Painted for a Pope
Raphael’s St Michael Vanquishing Satan was indeed for Pope Leo X, the Florentine. Raphael was a favoured painter at the time of the High Renaissance in Rome. Sebastiano del Piombo apparently wrote to Michelangelo (his great painting opponent) that the colouring was smoky. Rivalry was rife in Rome!
But oh, what a draughtsman Raphael was. So very accomplished.
And the poses. Pure Raphael.
From Victorian conventions to a new modernity. Vanessa Bell, (from the Bloomsbury Group) painted during this transition.
Iceland Poppies now hangs in the Garden Room at Charleston, its original home, alongside Sickert and Matisse.
So elegantly refined.
Australian Beach Pattern
The epitome of life in Australia. The outdoors, the beach, the sun, the sand, and the sea. Charles Meere cracked it with his 1940 painting of the Australian lifestyle. A healthy young nation of beach-goers.

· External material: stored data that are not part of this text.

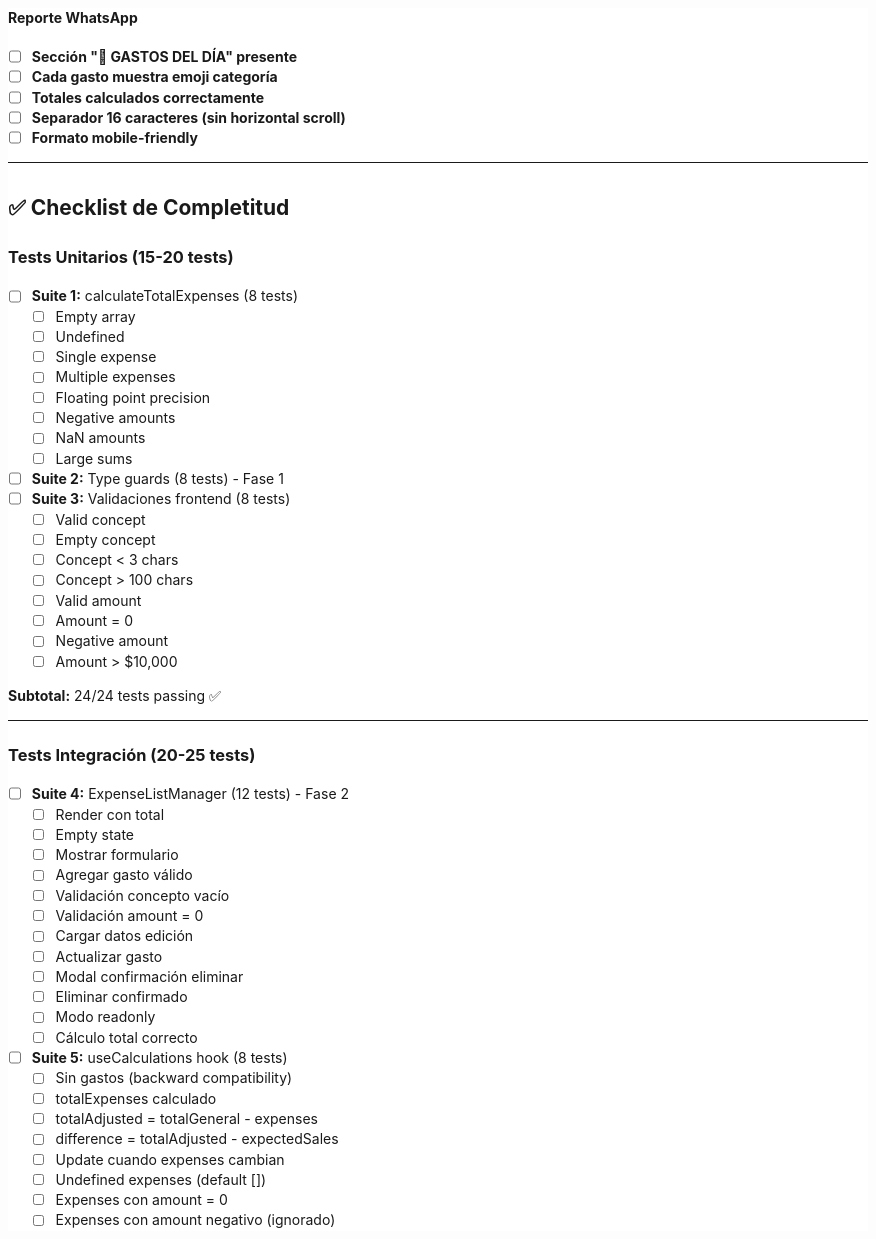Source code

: #### Reporte WhatsApp

- [ ] **Sección "💸 GASTOS DEL DÍA" presente**
- [ ] **Cada gasto muestra emoji categoría**
- [ ] **Totales calculados correctamente**
- [ ] **Separador 16 caracteres (sin horizontal scroll)**
- [ ] **Formato mobile-friendly**

---

## ✅ Checklist de Completitud

### Tests Unitarios (15-20 tests)

- [ ] **Suite 1:** calculateTotalExpenses (8 tests)
  - [ ] Empty array
  - [ ] Undefined
  - [ ] Single expense
  - [ ] Multiple expenses
  - [ ] Floating point precision
  - [ ] Negative amounts
  - [ ] NaN amounts
  - [ ] Large sums
- [ ] **Suite 2:** Type guards (8 tests) - Fase 1
- [ ] **Suite 3:** Validaciones frontend (8 tests)
  - [ ] Valid concept
  - [ ] Empty concept
  - [ ] Concept < 3 chars
  - [ ] Concept > 100 chars
  - [ ] Valid amount
  - [ ] Amount = 0
  - [ ] Negative amount
  - [ ] Amount > $10,000

**Subtotal:** 24/24 tests passing ✅

---

### Tests Integración (20-25 tests)

- [ ] **Suite 4:** ExpenseListManager (12 tests) - Fase 2
  - [ ] Render con total
  - [ ] Empty state
  - [ ] Mostrar formulario
  - [ ] Agregar gasto válido
  - [ ] Validación concepto vacío
  - [ ] Validación amount = 0
  - [ ] Cargar datos edición
  - [ ] Actualizar gasto
  - [ ] Modal confirmación eliminar
  - [ ] Eliminar confirmado
  - [ ] Modo readonly
  - [ ] Cálculo total correcto
- [ ] **Suite 5:** useCalculations hook (8 tests)
  - [ ] Sin gastos (backward compatibility)
  - [ ] totalExpenses calculado
  - [ ] totalAdjusted = totalGeneral - expenses
  - [ ] difference = totalAdjusted - expectedSales
  - [ ] Update cuando expenses cambian
  - [ ] Undefined expenses (default [])
  - [ ] Expenses con amount = 0
  - [ ] Expenses con amount negativo (ignorado)
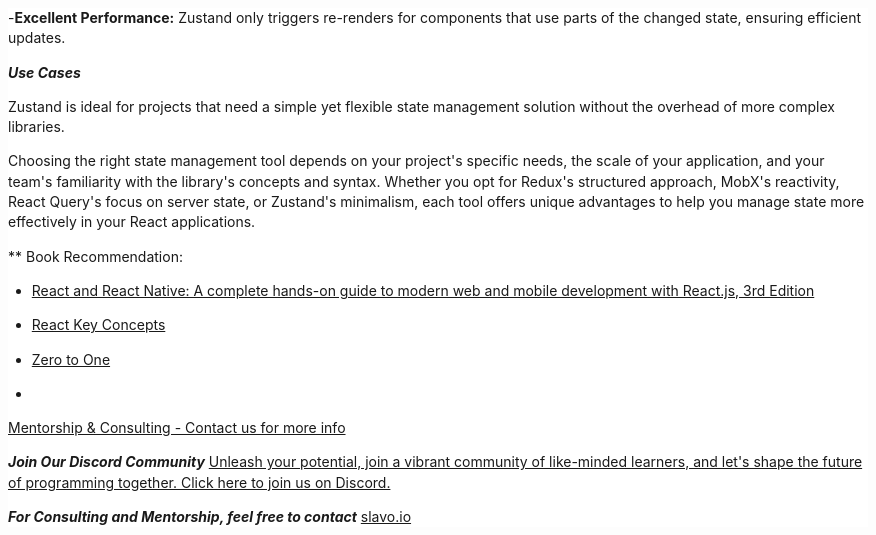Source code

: -**Excellent Performance:** Zustand only triggers re-renders for components that use parts of the changed state, ensuring efficient updates.

**_Use Cases_**

Zustand is ideal for projects that need a simple yet flexible state management solution without the overhead of more complex libraries.

Choosing the right state management tool depends on your project's specific needs, the scale of your application, and your team's familiarity with the library's concepts and syntax. Whether you opt for Redux's structured approach, MobX's reactivity, React Query's focus on server state, or Zustand's minimalism, each tool offers unique advantages to help you manage state more effectively in your React applications.

\*\* Book Recommendation:

- [React and React Native: A complete hands-on guide to modern web and mobile development with React.js, 3rd Edition](https://amzn.to/3CStF7m)

- [React Key Concepts](https://amzn.to/43XOCJM)

- [Zero to One](https://amzn.to/439vE1r)
-

[Mentorship & Consulting - Contact us for more info](/contact)

**_Join Our Discord Community_** [Unleash your potential, join a vibrant community of like-minded learners, and let's shape the future of programming together. Click here to join us on Discord.](https://discord.gg/T5eF5zDf)

**_For Consulting and Mentorship, feel free to contact_** [slavo.io](/contact)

Modern. Monumental. Sculptural.
Meere was actually a Londoner who moved to Sydney. With weather like this at the moment, who can blame him! *sigh*
The Car of 1955
John Brack describes how he came to paint this work:
Walking in a suburban street one day the car passed me and, as it did so, the occupants looked out. This seemed to compose itself as picture instantly, which I have found to be rare … The paraphernalia of the street, houses and telegraph poles, seemed to rob the faces of dramatic emphasis. I think that the country landscape solved this problem and serves also to illustrate a social phenomenon important in our time: the family making an afternoon trip from the city to the nearby country on Sunday. It was part of the pattern of life of millions.
Brack was part of the Antipodeans Group, an Australian group of painters, reacting against Abstract Expressionism of the 1950’s. Simplified and stark shapes and colours.
This painting currently at the RA is very amusing! So typical of its time and of its place. And very Australian…
Thoughts from Diebenkorn
When I am halfway there with a painting, it can occasionally be thrilling.. But it happens very rarely; usually it’s agony. I go to great pains to mask the agony. But the struggle is there. It’s the invisible enemy.
In a successful painting everything is integral.. all the parts belong to the whole. If you remove an aspect or element you are removing its wholeness.